**DATA EXCERPTS:**
__________
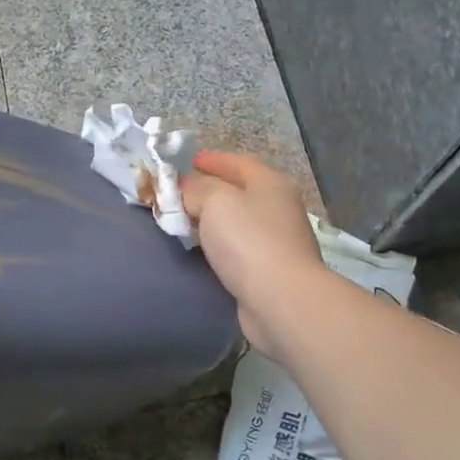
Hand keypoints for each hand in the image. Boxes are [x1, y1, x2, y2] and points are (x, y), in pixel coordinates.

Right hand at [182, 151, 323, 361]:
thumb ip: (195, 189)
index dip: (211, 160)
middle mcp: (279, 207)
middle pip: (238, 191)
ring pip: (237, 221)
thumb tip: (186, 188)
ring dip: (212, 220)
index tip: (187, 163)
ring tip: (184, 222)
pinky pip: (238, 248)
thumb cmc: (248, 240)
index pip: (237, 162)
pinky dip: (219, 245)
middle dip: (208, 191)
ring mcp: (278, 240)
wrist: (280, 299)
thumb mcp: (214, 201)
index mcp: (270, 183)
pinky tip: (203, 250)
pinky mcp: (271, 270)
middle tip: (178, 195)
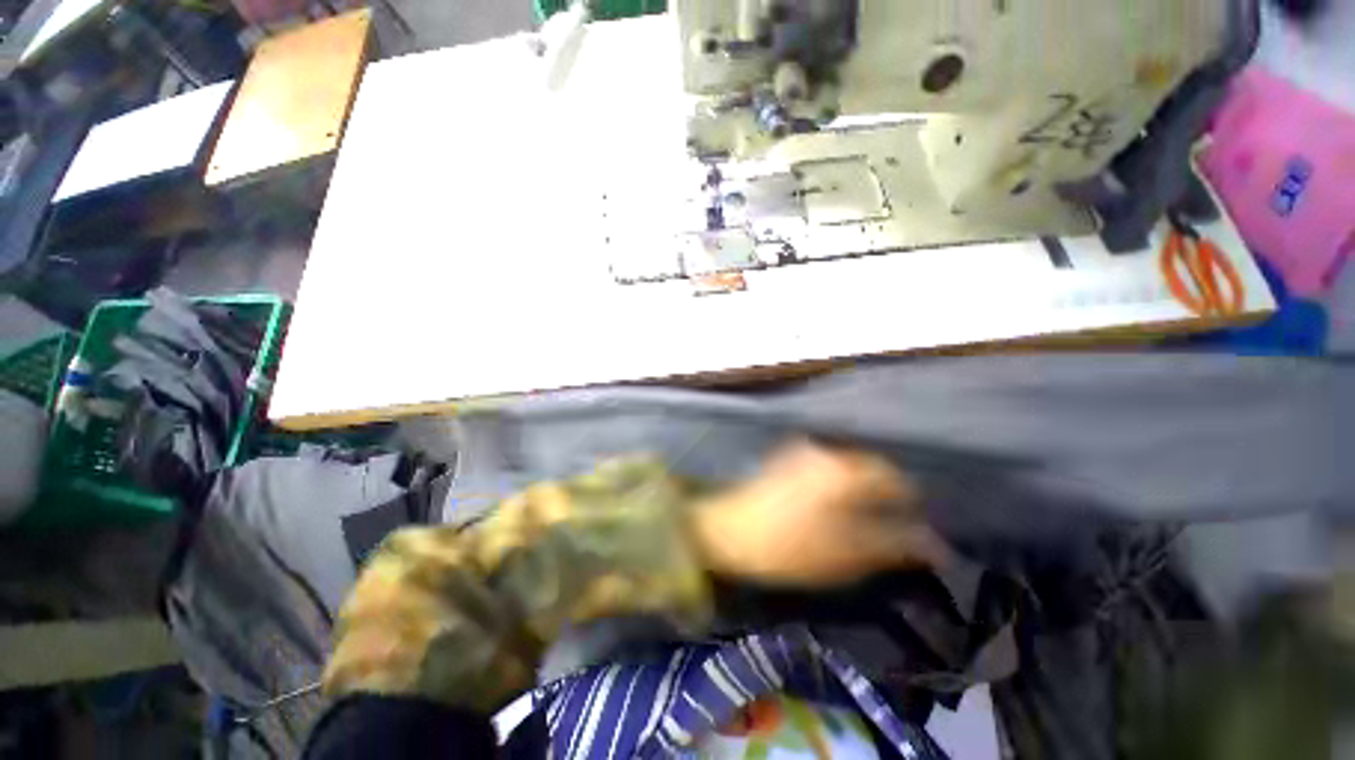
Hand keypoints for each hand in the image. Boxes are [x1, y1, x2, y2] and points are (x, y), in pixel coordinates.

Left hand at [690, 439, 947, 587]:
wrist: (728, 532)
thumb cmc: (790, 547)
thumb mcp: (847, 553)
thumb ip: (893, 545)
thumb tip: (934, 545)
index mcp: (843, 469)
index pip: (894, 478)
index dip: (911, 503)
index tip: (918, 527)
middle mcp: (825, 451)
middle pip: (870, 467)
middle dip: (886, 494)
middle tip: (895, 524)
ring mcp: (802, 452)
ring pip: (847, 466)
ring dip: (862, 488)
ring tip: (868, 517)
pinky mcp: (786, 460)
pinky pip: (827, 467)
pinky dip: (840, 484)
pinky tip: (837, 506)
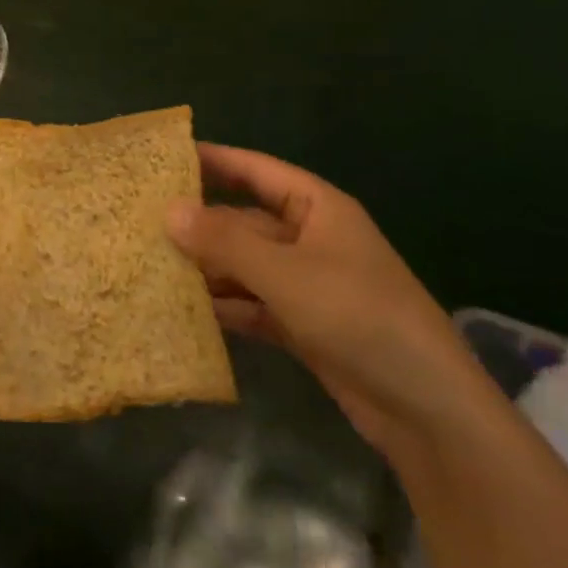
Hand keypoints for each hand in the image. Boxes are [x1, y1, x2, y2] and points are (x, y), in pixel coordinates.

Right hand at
__________
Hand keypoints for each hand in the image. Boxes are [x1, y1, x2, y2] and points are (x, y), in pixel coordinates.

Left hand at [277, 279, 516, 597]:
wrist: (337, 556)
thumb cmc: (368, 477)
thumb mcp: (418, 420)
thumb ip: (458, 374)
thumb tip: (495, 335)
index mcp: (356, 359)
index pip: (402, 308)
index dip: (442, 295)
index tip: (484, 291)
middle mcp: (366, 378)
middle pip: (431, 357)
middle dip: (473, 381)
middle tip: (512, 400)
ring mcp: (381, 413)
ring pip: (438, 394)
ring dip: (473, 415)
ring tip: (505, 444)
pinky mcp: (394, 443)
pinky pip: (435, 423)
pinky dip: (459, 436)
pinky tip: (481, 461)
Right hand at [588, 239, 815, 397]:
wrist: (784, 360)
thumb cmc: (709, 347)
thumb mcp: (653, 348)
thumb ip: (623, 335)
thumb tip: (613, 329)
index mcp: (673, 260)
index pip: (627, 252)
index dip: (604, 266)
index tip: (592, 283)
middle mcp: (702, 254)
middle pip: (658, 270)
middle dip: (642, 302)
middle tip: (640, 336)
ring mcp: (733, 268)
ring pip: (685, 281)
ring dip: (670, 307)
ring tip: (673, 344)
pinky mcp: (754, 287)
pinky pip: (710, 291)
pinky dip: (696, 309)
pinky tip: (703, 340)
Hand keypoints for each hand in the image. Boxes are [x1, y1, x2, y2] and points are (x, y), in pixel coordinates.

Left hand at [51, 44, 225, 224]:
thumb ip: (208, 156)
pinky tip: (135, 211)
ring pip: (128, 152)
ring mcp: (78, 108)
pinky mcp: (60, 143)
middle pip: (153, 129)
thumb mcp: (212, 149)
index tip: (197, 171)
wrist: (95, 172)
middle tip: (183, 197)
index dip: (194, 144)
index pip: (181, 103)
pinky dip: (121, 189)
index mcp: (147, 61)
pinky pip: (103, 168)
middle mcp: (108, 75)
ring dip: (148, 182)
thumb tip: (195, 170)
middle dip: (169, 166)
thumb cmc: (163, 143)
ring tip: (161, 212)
__________
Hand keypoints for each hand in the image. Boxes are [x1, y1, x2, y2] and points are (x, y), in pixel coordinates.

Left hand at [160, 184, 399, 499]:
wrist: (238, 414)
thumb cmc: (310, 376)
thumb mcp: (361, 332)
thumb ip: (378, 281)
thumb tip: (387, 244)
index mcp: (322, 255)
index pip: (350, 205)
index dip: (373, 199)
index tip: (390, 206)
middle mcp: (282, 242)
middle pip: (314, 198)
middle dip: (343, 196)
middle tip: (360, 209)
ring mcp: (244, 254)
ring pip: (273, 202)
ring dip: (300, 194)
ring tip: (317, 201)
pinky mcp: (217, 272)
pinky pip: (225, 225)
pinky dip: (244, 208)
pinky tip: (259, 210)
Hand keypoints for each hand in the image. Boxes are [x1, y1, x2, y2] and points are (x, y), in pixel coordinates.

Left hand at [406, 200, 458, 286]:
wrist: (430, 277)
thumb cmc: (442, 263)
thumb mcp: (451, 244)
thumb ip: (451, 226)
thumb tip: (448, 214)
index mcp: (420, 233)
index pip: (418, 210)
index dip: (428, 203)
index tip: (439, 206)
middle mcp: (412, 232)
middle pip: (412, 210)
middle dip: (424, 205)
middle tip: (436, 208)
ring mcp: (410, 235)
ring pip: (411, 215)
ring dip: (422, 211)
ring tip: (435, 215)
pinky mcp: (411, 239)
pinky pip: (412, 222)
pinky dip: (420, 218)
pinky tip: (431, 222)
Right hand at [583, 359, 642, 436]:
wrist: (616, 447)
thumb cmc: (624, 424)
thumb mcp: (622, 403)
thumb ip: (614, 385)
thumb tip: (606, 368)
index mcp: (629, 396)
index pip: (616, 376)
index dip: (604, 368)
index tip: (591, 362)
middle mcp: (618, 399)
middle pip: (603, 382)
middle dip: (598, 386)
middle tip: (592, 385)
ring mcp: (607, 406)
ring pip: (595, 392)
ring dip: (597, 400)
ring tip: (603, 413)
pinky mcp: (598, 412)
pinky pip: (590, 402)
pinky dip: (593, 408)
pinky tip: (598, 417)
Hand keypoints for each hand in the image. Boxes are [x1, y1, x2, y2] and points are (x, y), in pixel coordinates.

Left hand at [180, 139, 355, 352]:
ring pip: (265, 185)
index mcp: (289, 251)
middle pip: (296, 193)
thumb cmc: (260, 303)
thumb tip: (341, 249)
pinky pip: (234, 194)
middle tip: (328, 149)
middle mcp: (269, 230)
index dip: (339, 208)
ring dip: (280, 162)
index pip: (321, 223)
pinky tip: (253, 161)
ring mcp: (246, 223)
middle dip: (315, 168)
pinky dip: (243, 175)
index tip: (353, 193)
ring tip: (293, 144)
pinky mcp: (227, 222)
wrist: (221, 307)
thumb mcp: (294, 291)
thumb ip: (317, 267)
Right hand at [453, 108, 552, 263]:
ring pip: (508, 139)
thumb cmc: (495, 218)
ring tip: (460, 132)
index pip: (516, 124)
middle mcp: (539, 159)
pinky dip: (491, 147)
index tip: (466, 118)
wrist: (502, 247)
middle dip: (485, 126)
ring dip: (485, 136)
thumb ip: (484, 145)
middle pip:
__________
**WHAT THE TASK ASKS:** Working from the material above, state how many lines contain "Left"; give only the number.

**WRITTEN ANSWER:** 6